= Cricohyoidopexy =

Surgical procedure

Cricohyoidopexy (CHP) is a surgical procedure performed after partial removal of the larynx due to laryngeal cancer. It is categorized under horizontal laryngeal surgeries, alongside cricohyoidoepiglottopexy (CHEP), which particularly preserves the suprahyoid epiglottis, performed due to especially for tumors in the glottic region (where the vocal cords are located). The procedures aim to achieve oncological control while preserving essential laryngeal functions such as breathing, swallowing, and phonation.

== History ==
Cricohyoidopexy (CHP) was first described by E. Majer and W. Rieder in 1959 as a form of supracricoid partial laryngectomy. Cricohyoidoepiglottopexy (CHEP) was later described by Jean Jacques Piquet in 1974 as a modification of earlier techniques introduced by Majer and Rieder (1959) and by J. Labayle and R. Bismuth in 1971. The method was adopted in various surgical departments in the early 1980s as an alternative to total laryngectomy, particularly in patients with intermediate- to advanced-stage tumors.

== Surgical technique ==

=== Resection ===
In both CHP and CHEP, the patient is placed supine with neck extension. Orotracheal intubation and nasogastric tube placement are standard, and a tracheotomy is performed. A bilateral apron flap (Roux-Berger's bilateral incision) provides exposure and allows concurrent neck dissection.

The thyroid cartilage and vocal cords are resected, preserving the cricoid cartilage, hyoid bone, and at least one mobile arytenoid. The suprahyoid epiglottis is preserved. Resection includes the aryepiglottic folds, vestibular folds, thyroarytenoid muscles, and the cricothyroid ligament. The pharyngeal muscles and paraglottic space are dissected. The superior laryngeal nerves are spared when possible. Frozen section analysis confirms clear surgical margins.
● ● ●
### Things to do
a – Rewrite the paragraph of the article on cricohyoidopexy that begins "In both CHP and CHEP" as a short bulleted list that keeps its main facts.
b – Quote the article on cricohyoidopexy from "The thyroid cartilage" up to and including "clear surgical margins.".

Recorded data
● ● ●
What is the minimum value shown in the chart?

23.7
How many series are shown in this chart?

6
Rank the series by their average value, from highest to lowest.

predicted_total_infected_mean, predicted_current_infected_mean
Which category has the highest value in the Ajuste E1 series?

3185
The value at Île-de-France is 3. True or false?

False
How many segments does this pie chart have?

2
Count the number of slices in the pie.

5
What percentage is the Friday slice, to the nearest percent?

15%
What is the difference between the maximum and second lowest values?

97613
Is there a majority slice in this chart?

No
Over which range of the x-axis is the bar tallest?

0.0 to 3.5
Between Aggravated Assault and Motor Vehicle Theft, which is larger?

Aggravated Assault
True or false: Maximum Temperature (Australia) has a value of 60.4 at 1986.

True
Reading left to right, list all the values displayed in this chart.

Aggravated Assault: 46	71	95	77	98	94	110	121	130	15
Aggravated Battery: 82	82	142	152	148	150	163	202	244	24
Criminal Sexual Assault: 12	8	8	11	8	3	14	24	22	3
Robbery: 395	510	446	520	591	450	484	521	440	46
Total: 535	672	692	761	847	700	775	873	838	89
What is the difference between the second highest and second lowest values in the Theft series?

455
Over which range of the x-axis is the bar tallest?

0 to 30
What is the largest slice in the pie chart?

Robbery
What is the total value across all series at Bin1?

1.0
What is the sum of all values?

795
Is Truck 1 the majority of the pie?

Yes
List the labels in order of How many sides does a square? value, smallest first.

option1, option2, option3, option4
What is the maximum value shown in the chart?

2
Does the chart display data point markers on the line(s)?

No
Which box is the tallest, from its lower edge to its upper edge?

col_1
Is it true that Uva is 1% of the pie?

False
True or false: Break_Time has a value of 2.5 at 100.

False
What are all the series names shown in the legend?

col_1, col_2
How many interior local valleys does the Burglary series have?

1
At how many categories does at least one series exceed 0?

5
● ● ●
### Answers below
a –
- The patient lies supine with the neck extended.
- Orotracheal intubation and a nasogastric tube are standard.
- A tracheotomy is performed.
- A bilateral apron flap (Roux-Berger's bilateral incision) gives exposure and allows neck dissection at the same time.

b –
The thyroid cartilage and vocal cords are resected, preserving the cricoid cartilage, hyoid bone, and at least one mobile arytenoid. The suprahyoid epiglottis is preserved. Resection includes the aryepiglottic folds, vestibular folds, thyroarytenoid muscles, and the cricothyroid ligament. The pharyngeal muscles and paraglottic space are dissected. The superior laryngeal nerves are spared when possible. Frozen section analysis confirms clear surgical margins.